Two basic reforms are required to make that happen. One is to change the way the Dáil does its business so that all TDs can participate in the work of framing legislation. The second is to change an election system that punishes TDs who try to be legislators and rewards those who see their role as messenger boys.
Enda Kenny has promised Fine Gael will reform the committee system by slimming down the current number of 25 to nine or 10 and giving those bodies real power so that government and opposition TDs can have a meaningful input into how the country is run.
The strongest resistance to this is likely to come from the “permanent government” of the Civil Service. During a fascinating seminar organised by former TDs in the Dáil chamber yesterday, ex-minister Barry Desmond put it colourfully. He claimed the Department of Finance had a lofty disdain for members of the Dáil as “defecating birds of passage” that are best ignored.
Giving the Dáil real power is one thing, but to get a majority of TDs who will focus on using that power in the interests of the common good rather than simply representing the interests of particular individuals or groups in their constituencies will be no easy matter.
The only way to get that done will be to abolish the current system of multi-seat PR, much and all as the electorate holds it dear.

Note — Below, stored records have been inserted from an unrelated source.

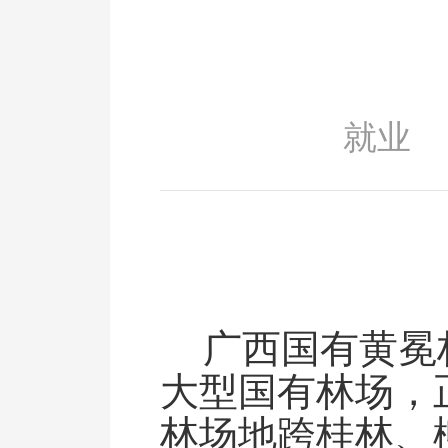
就业
广西国有黄冕
大型国有林场，
林场地跨桂林、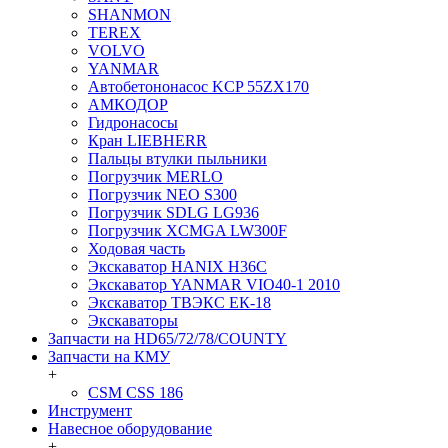
SHANMON
TEREX
VOLVO
YANMAR
Автобетононасос KCP 55ZX170
АМКОДОР
Гидронасосы
Кран LIEBHERR
Пальцы втулки пыльники
Погрузчик MERLO
Погрузчик NEO S300
Погрузчик SDLG LG936
Погрузчик XCMGA LW300F
Ходовая часть
Экскаватор HANIX H36C
Экскаватор YANMAR VIO40-1 2010
Экскаватор ТВЭКС ЕК-18
Экскаваторы
Запчасти на HD65/72/78/COUNTY
Запчасти на КМУ
+
CSM CSS 186
Инструмент
Навесное оборудование
+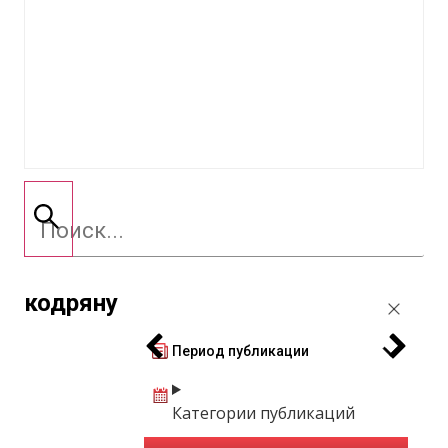
кодряну
Период публикации
Категории публикаций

It was ludicrous for instance that in recent months Micheál Martin, as minister for foreign affairs at a crucial time in EU decision-making, had to spend most of his time in Cork South Central from a genuine fear that he might lose his seat if he didn’t do the basic constituency work. No other EU foreign minister faced the same problem.
Changing the electoral system will not be easy as there are strong arguments against every system, but some way will have to be found to introduce a form of single-seat proportional representation so that TDs don’t spend the vast bulk of their time doing pointless constituency work. The former Labour leader Frank Cluskey once described constituency clinics in the following terms: “A third of the people who turn up at clinics want you to do something impossible. Another third want you to do something illegal – and the rest of them are just lonely.”
If politics is to work properly, TDs will have to be given a real job with real power, underpinned by an electoral system that is not weighted against those who are serious about their role. For that to happen, though, the voters will have to look to the national interest and back the required change.